By KC Vijayan
SINGAPORE - Thirteen Thai nationals have been convicted of cheating Marina Bay Sands (MBS) casino out of S$1.37 million (US$1.02 million) in what a judge described yesterday as a case "unparalleled both in terms of sophistication and sum cheated".
The nine men and four women, aged 24 to 53, each received jail sentences of between 12.75 months and 17.25 months after a district court hearing that ended last month.
The syndicate set up a fraudulent scheme to obtain cash chips between May 6 and 7 in 2013. "This was clearly the largest syndicated casino cheating operation that had struck Singapore up to that point," said District Judge Soh Sze Bian.
The Thai nationals had been caught based partly on their suspicious activities captured on extensive closed circuit television footage.
Baccarat is a game in which bets are placed on either the banker or player having a winning hand of two or three cards.
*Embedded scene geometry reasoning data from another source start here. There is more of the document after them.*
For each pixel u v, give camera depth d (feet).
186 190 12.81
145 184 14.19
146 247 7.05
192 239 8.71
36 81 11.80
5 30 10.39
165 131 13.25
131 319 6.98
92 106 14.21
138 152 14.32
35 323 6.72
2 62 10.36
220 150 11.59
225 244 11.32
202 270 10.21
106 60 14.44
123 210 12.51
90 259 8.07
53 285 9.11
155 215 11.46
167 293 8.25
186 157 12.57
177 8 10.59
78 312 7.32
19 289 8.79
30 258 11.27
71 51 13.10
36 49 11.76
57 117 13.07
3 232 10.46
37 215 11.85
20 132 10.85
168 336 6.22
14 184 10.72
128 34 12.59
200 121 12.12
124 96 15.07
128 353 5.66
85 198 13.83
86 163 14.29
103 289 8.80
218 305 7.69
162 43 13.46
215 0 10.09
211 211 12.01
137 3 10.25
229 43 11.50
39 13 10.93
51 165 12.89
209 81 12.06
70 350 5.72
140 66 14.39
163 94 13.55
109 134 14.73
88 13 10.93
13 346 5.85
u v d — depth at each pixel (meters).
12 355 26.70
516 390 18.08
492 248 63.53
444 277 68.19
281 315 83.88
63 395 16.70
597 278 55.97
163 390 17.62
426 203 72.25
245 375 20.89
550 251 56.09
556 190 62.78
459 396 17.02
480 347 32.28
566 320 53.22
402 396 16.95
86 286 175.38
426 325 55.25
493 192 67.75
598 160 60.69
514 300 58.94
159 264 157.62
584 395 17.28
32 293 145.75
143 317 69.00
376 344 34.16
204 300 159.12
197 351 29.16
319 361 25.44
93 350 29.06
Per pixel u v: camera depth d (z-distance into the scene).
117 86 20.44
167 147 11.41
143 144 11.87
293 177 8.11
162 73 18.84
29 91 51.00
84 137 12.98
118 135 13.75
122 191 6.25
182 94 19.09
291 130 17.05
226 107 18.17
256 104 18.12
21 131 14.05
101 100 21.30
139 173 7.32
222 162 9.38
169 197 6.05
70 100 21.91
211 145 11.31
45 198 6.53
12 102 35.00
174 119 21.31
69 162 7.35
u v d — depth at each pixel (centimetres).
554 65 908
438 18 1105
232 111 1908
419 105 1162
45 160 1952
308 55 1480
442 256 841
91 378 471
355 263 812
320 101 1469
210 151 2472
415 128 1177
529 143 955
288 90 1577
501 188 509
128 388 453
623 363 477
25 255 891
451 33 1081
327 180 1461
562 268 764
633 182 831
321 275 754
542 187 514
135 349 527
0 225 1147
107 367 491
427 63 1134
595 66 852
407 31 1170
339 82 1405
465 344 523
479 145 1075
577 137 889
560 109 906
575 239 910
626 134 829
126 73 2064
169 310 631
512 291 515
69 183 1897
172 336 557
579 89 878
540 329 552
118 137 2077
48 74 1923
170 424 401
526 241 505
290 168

Prosecutors led by Deputy Public Prosecutor Terence Chua showed that the group members had knowledge of a sequence of cards to place bets in order to win chips amounting to S$1.37 million.
Each of the 13 remained silent when called for their defence and jointly called an expert to testify on their behalf instead. Lawyer L. Devadason acted pro bono for the group in their mitigation.
District Judge Soh noted that the 109-day trial involved 53 witnesses and the jail terms were "entirely appropriate based on the facts and circumstances of the case".
The group collaborated to steal a playing card carrier from MBS casino on May 6, 2013, and took it back to a hotel room, where the cards were laid out, photographed, packed up and returned to the same cabinet in the same place.
The contents were photographed without disrupting the card sequence. The fraudsters even did a reconnaissance trip weeks earlier to test a key to open the cabinet.
District Judge Soh said although not every single one of the group was involved at each individual stage of the theft, all knew beforehand of their different functions, and "the collective purpose of these functions was to ensure the successful theft of the card carrier".
Group members rehearsed the plan to execute the theft and scam in Manila and at the Swissotel hotel here. The stolen card carrier that was returned was the same one used at the table on the following day where six of the group members took part in the baccarat game.
The group won S$1,372,300 in three hours of play from about 3am on May 7. Prosecutors argued they cheated not by winning every hand they played but by both winning and losing so as not to show a pattern.
Alleged mastermind Soum Sengmanivong, 53, who was the 14th accused and on bail, is said to have died in Laos in April this year. The court ordered a warrant of arrest to remain in force until more identification evidence is adduced. Police confiscated a total sum of about S$214,600 from the group.
Group members did a reconnaissance trip weeks earlier to test a key to open the cabinet. They rehearsed the plan to execute the theft and scam in Manila and at The Swissotel hotel here.
Members of the group crowding the area to conceal their theft of the card carrier from a cabinet. The group collaborated to steal the carrier containing playing cards, take it back to a hotel room where the cards were laid out and photographed, then packed up and returned (not pictured). The card sequence was not disrupted.